Seven Eighteen Twenty Four

You walked up my drive today, you walked through my front door. You looked me in my eyes, and it’s like we were before

I finally called it quits on you then it came to be.. the nonstop visions I’ve had of things, these things of you and me.

Your laugh is back, your hands your mouth.. that voice I’ve missed so much. The way you tickle me into submission, so nonchalantly with your touch.

Friends-just friends, that’s what I’ll tell myself, just happy to have a piece of you back. This time I won’t fall head over heels and I’ll keep myself on track

I can’t even play it cool with you, your presence alone had my body shaking… but this time my heart isn’t up for grabs-it’s not up for your taking.

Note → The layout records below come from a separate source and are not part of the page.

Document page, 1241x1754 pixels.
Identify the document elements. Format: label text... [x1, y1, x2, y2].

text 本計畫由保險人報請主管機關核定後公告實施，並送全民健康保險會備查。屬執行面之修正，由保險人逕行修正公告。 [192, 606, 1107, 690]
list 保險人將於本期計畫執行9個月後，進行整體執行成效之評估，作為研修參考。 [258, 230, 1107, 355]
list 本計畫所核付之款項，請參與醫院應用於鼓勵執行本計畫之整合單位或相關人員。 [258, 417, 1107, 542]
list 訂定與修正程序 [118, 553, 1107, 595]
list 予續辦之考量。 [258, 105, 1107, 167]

You want things I just cannot give you, but life without you seems so bland… there isn’t anything I want from you, not even your presence on demand.

So many things I wanna sing and write, so many things I want to say.. but I’m just grateful for everything that brought you physically to me today.

Back to your laugh, your hands, your mouth.. your eyes looking into mine. Your scent that surely lingers in my bed will send shivers down my spine.

Is this starting over? Could this be our new chapter? Don’t overthink it this time girl, he’s not your happily ever after

Take is slow, let him fill the void of no longer having a man’s touch.. and whatever you do never show your cards and let him know he means so much.